Why Levenstein distance is calculated without the last insertion

Question

I have been learning a Levenshtein distance today, and have stummbled upon what it seems to be a strange way of calculation in a well-known Wagner-Fisher algorithm. Please help me find where I've got it wrong.

First string is Max.

Second is Annas.

A matrix of transformation would be the following:

An algorithm reports that the Levenshtein distance from Max to Annas is 4.

So here is how I understand it should work: (given that the cost of any action is 1)

M vs A -> Replace m with a (1 action so far)

A vs N -> Replace a with n (2 actions so far)

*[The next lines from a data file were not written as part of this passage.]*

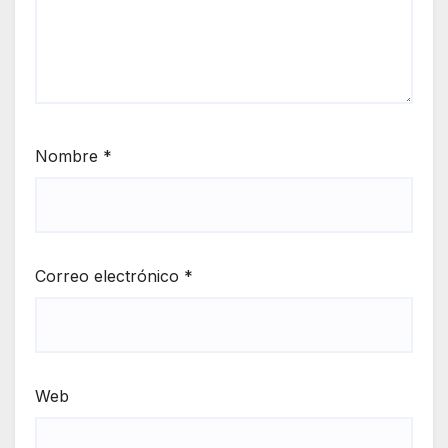
Nombre
*
Correo electrónico
*
Web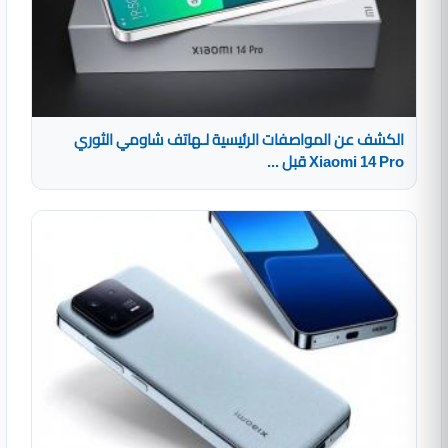
الكشف عن المواصفات الرئيسية لـهاتف شاومي الثوري
Xiaomi 14 Pro قبل ...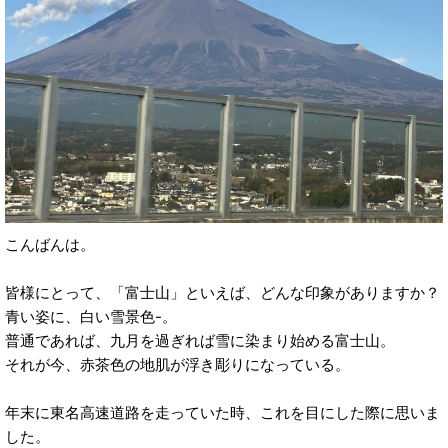
こんばんは。
皆様にとって、「富士山」といえば、どんな印象がありますか？
青い姿に、白い雪景色-。
普通であれば、九月を過ぎれば雪に染まり始める富士山。
それが今、赤茶色の地肌が浮き彫りになっている。
年末に東名高速道路を走っていた時、これを目にした際に思いま
した。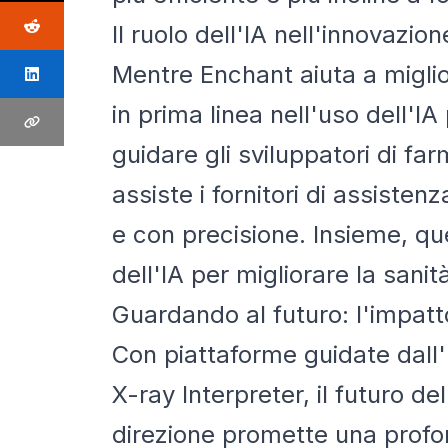
Il ruolo dell'IA nell'innovazio
Mentre Enchant aiuta a miglio
in prima linea nell'uso dell'I
guidare gli sviluppatori di fa
assiste i fornitori di assiste
e con precisione. Insieme, que
dell'IA per migliorare la sanità
Guardando al futuro: l'impatt
Con piattaforme guidate dall
X-ray Interpreter, il futuro d
direzione promette una profond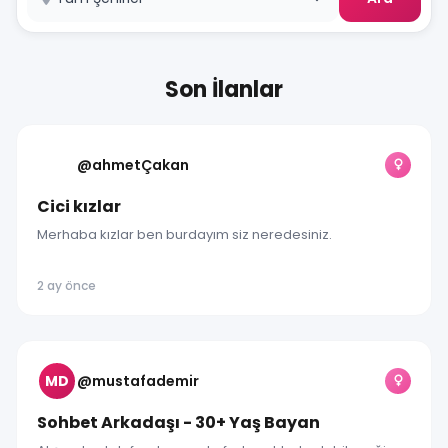
Son İlanlar
@ahmetÇakan
Cici kızlar
Merhaba kızlar ben burdayım siz neredesiniz.
2 ay önce
MD
@mustafademir
Sohbet Arkadaşı - 30+ Yaş Bayan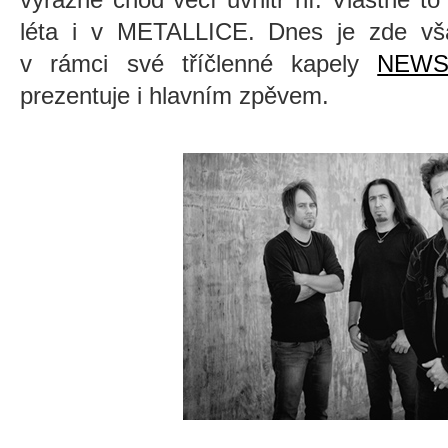
léta i v METALLICE. Dnes je zde v
v rámci své tříčlenné kapely
NEWS
prezentuje i hlavním zpěvem.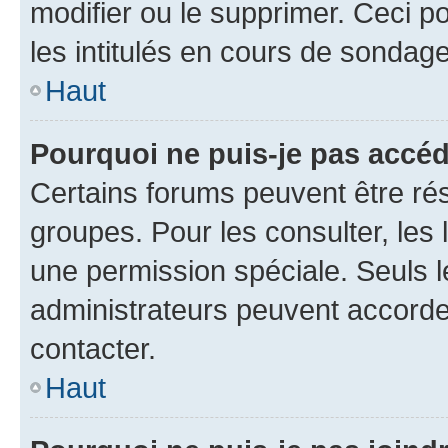
modifier ou le supprimer. Ceci 
les intitulés en cours de sondage
Haut
Pourquoi ne puis-je pas accéd
Certains forums peuvent être rés
groupes. Pour les consulter, les l
une permission spéciale. Seuls 
administrateurs peuvent accorde
contacter.
Haut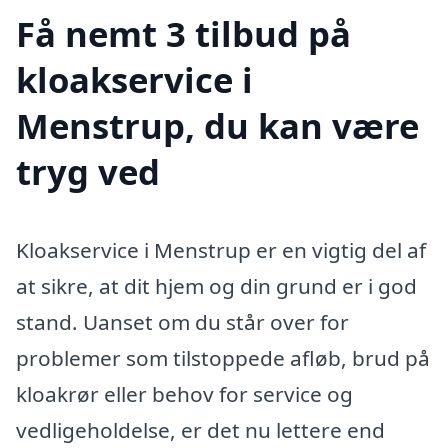
Få nemt 3 tilbud på
kloakservice i
Menstrup, du kan være
tryg ved
Kloakservice i Menstrup er en vigtig del af
at sikre, at dit hjem og din grund er i god
stand. Uanset om du står over for
problemer som tilstoppede afløb, brud på
kloakrør eller behov for service og
vedligeholdelse, er det nu lettere end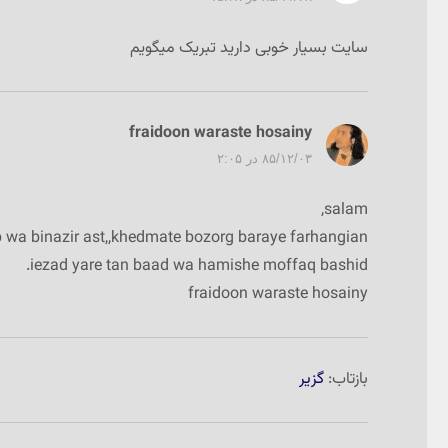
سایت بسیار خوبی دارید تبریک میگویم
fraidoon waraste hosainy
گفت:
۸۵/۱۲/۰۳ در ۲:۰۵
salam,
b wa binazir ast,,khedmate bozorg baraye farhangian…
iezad yare tan baad wa hamishe moffaq bashid.
fraidoon waraste hosainy
بازتاب:
گزیر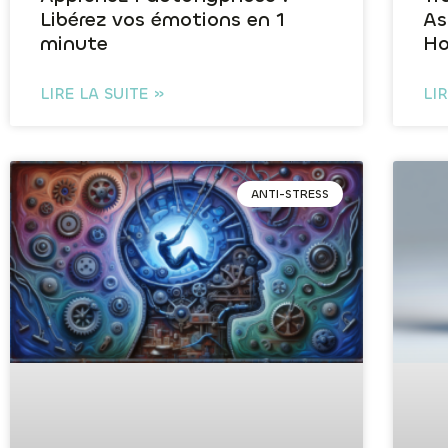
Libérez vos émotions en 1
As
minute
Ho
LIRE LA SUITE »
LI
ANTI-STRESS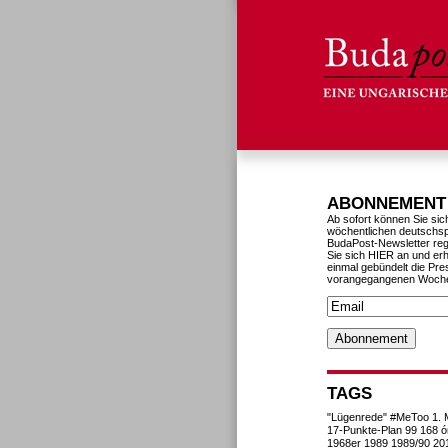
ABONNEMENT
Ab sofort können Sie sic
wöchentlichen deutschs
BudaPost-Newsletter reg
Sie sich HIER an und erh
einmal gebündelt die Pre
vorangegangenen Woch
TAGS
"Lügenrede"
#MeToo
1. 
17-Punkte-Plan
99
168 ó
1968er
1989
1989/90
20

X vs N -> Replace x with n (3 actions so far)

After this, we just need to be adding the letters that are left a and s, which take 2 more action from us, resulting in 5 total, not 4.

I see that it is going along a simpler path probably, but what is it? Please explain it's algorithms logic of operation.

Thanks.

Answer 1

You reconstructed the wrong path. It actually replaces 'm' with 'a', inserts 'n', inserts 'n', matches 'a' with 'a', and inserts 's'^H^H^H^H replaces 'x' with 's'. Cost 4.

edit: I'm a little too glib to put it like that. There are several cost-4 paths, but they all involve going from ("m","ann") to ("ma","anna").

edit again: I think the key insight is that not all actions cost the same; matches are free. That's why the cost grid looks like it does: ("ma","anna") costs 3 because you can get there from ("m", "ann"), which costs 3, by spending 0. ("max","annas") costs 4 since you can get there from ("ma","anna"), which costs 3, by spending 1.